A trauma center is a hospital equipped to immediately provide specialized care to patients suffering from major traumatic injuries, such as falls, car crashes, burns or shootings. In the U.S., the American College of Surgeons sets criteria and conducts reviews for trauma center validation, and the individual states ultimately grant trauma center designation. In Pennsylvania, trauma centers are granted “Level” designations based on their capabilities, ranging from Level-I (highest) to Level-IV (lowest).
Dr. Brown and his colleagues examined records of nearly 840,000 seriously injured patients seen at 287 trauma centers between 2000 and 2012. The centers averaged 247 severely injured patients per year, and 90 percent of the cases involved blunt injury.
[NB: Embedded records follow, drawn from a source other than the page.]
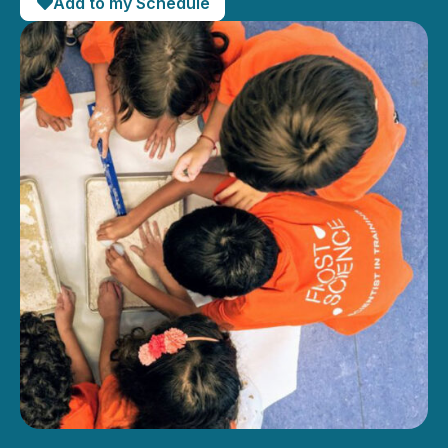
Add to my Schedule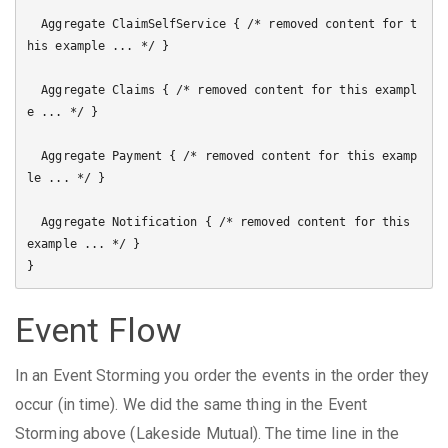
  Aggregate ClaimSelfService { /* removed content for t
his example ... */ }

  Aggregate Claims { /* removed content for this exampl
e ... */ }

  Aggregate Payment { /* removed content for this examp
le ... */ }

  Aggregate Notification { /* removed content for this 
example ... */ }

Event Flow
In an Event Storming you order the events in the order they
occur (in time). We did the same thing in the Event
Storming above (Lakeside Mutual). The time line in the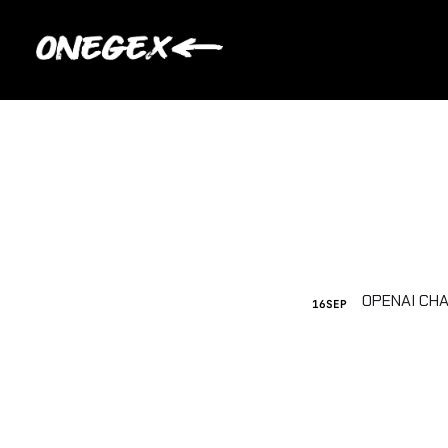
16
SEP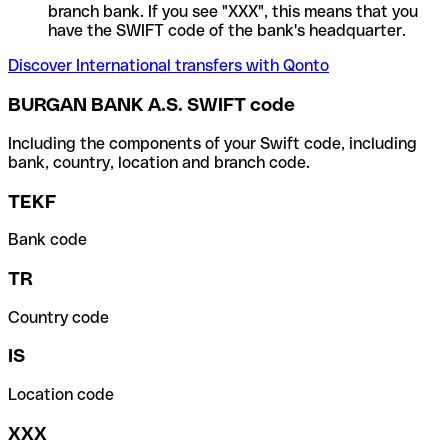
branch bank. If you see "XXX", this means that you
have the SWIFT code of the bank's headquarter.
Discover International transfers with Qonto
BURGAN BANK A.S. SWIFT code
Including the components of your Swift code, including
bank, country, location and branch code.
TEKF
Bank code
TR
Country code
IS
Location code
XXX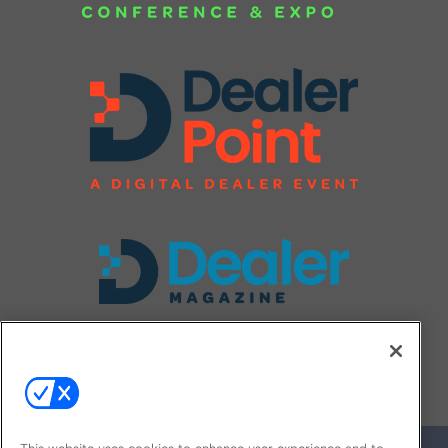
FOLLOW US ON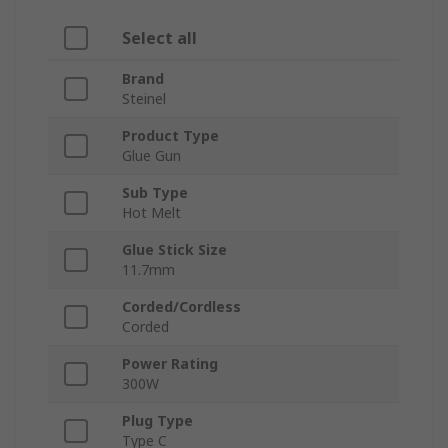
Select all
Brand
Steinel
Product Type
Glue Gun
Sub Type
Hot Melt
Glue Stick Size
11.7mm
Corded/Cordless
Corded
Power Rating
300W
Plug Type
Type C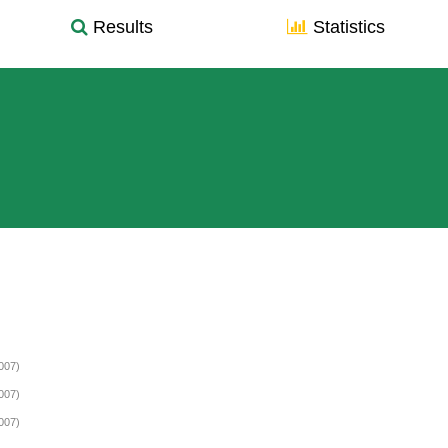
Results
Statistics
007)
007)
007)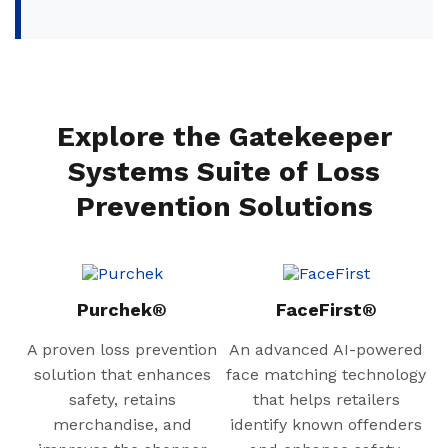
Explore the Gatekeeper
Systems Suite of Loss
Prevention Solutions
Purchek®
FaceFirst®
A proven loss prevention
An advanced AI-powered
solution that enhances
face matching technology
safety, retains
that helps retailers
merchandise, and
identify known offenders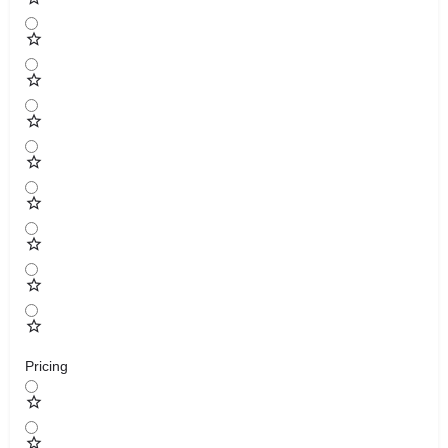
Pricing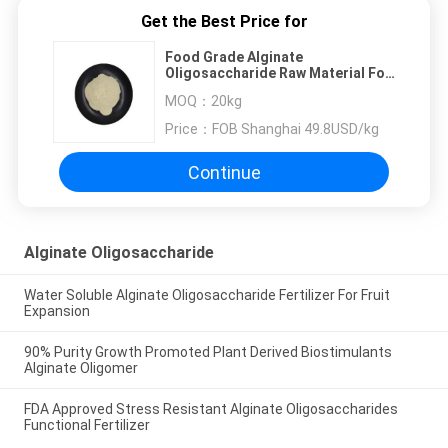
Get the Best Price for
Food Grade Alginate
Oligosaccharide Raw Material For
Gut Regulation
MOQ：
20kg
Price：
FOB Shanghai 49.8USD/kg
Continue
Alginate Oligosaccharide
Water Soluble Alginate Oligosaccharide Fertilizer For Fruit
Expansion
90% Purity Growth Promoted Plant Derived Biostimulants
Alginate Oligomer
FDA Approved Stress Resistant Alginate Oligosaccharides
Functional Fertilizer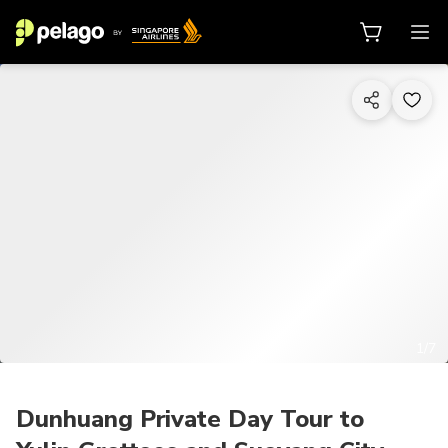
1/7
Dunhuang Private Day Tour to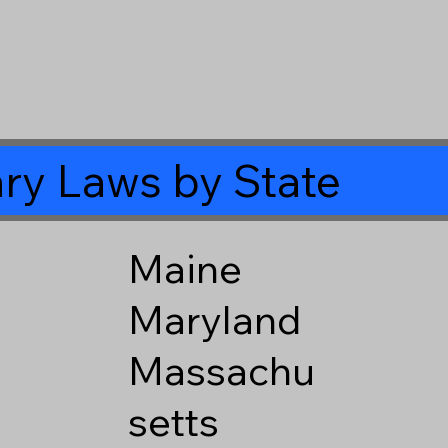
ry Laws by State
Maine
Maryland
Massachu
setts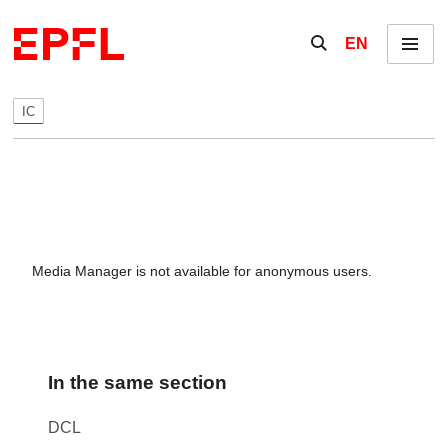
Skip to content
Show / hide the se
EN
Menu
IC
Media Manager is not available for anonymous users.
In the same section
DCL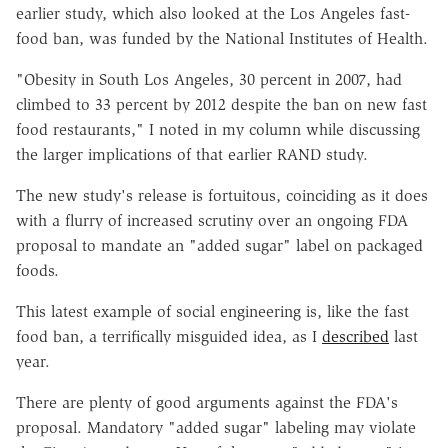
earlier study, which also looked at the Los Angeles fast-
food ban, was funded by the National Institutes of Health.
"Obesity in South Los Angeles, 30 percent in 2007, had
climbed to 33 percent by 2012 despite the ban on new fast
food restaurants," I noted in my column while discussing
the larger implications of that earlier RAND study.
The new study's release is fortuitous, coinciding as it does
with a flurry of increased scrutiny over an ongoing FDA
proposal to mandate an "added sugar" label on packaged
foods.
This latest example of social engineering is, like the fast
food ban, a terrifically misguided idea, as I
described
last
year.
There are plenty of good arguments against the FDA's
proposal. Mandatory "added sugar" labeling may violate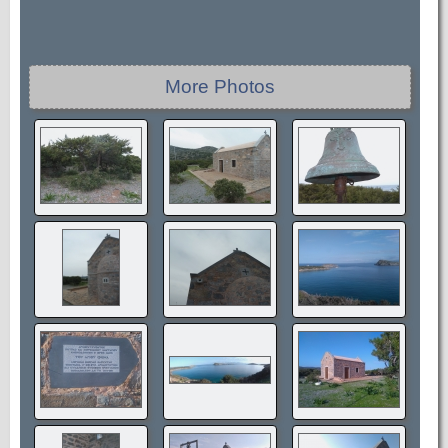
More Photos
The researchers compared the expected death rate for each center if everything involving each trauma patient’s care had gone perfectly to the center’s actual death rate.
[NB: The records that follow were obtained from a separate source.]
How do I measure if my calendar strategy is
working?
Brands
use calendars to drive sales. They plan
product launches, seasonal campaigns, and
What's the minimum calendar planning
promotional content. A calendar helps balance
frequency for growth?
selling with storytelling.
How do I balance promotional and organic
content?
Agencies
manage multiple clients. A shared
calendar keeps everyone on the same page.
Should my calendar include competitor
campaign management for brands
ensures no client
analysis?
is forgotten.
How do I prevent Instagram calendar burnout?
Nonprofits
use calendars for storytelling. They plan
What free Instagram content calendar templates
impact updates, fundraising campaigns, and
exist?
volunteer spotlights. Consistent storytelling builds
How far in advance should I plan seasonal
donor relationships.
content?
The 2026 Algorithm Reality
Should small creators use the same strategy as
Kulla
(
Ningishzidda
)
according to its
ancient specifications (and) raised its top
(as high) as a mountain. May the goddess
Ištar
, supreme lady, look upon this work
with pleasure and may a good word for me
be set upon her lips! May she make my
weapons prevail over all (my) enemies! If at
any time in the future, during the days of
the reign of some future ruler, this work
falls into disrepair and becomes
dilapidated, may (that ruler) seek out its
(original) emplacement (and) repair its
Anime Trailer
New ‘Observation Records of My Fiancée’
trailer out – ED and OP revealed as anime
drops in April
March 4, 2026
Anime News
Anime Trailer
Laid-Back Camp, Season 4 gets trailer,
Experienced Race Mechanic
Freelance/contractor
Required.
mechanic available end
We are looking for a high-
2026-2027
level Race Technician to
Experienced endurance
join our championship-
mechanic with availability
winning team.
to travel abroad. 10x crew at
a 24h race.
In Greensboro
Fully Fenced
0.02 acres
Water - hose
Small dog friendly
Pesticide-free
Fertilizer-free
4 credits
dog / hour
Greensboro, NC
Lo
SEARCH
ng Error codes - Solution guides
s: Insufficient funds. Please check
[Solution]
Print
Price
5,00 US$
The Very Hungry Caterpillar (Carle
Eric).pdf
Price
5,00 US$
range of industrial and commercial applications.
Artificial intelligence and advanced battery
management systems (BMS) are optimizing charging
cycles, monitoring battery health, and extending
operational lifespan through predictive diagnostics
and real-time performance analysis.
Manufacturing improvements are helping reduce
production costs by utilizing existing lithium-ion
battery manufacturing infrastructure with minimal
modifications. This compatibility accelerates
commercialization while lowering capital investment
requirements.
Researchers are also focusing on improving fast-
Each 1 percent increase in patient volume at a trauma center was associated with 73 percent better odds of a patient surviving. Conversely, each 1 percent decrease in volume was linked to a two-fold worsening in the odds of a patient surviving.
“So, the study suggests the negative impact of declining patient volume is significantly greater than that of the positive impact of increasing patient volume,” said senior author Jason Sperry, M.D., M.P.H., associate professor in the Pitt School of Medicine Departments of Surgery and Critical Care Medicine. “Granting unnecessary designation to a trauma center in a region that doesn’t have the patient volume to support it not only hurts patient outcomes at that new center, but it will likely lead to a decline in patient outcomes at other nearby centers.”
Follow-up study will be needed to determine why patient volume is linked to patient outcomes, but the researchers suspect that as centers increase their number of patients, they also increase their resources, infrastructure and experience. Although advances in care and diagnostics may be more readily adopted at higher-volume trauma centers, this alone did not explain the influence of trauma center volume changes on patient outcomes over time.
“Taking care of patients who sustain complex traumatic injuries is a truly multidisciplinary effort, so it requires an institutional-level commitment of resources and staff,” said Dr. Brown. “There are many dynamics at play here that make the issue more involved than simply increased opportunity to hone surgical skills.”
Additional authors on this study include Matthew R. Rosengart, M.D., M.P.H., Jeremy M. Kahn, M.D., M.S., Deepika Mohan, M.D., M.P.H., Brian S. Zuckerbraun, M.D., Timothy R. Billiar, M.D., Andrew B. Peitzman, M.D., and Derek C. Angus, M.D., M.P.H., all of Pitt.
No funding directly supported this study, though Dr. Brown receives support from the National Institutes of Health grant 5T32GM008516.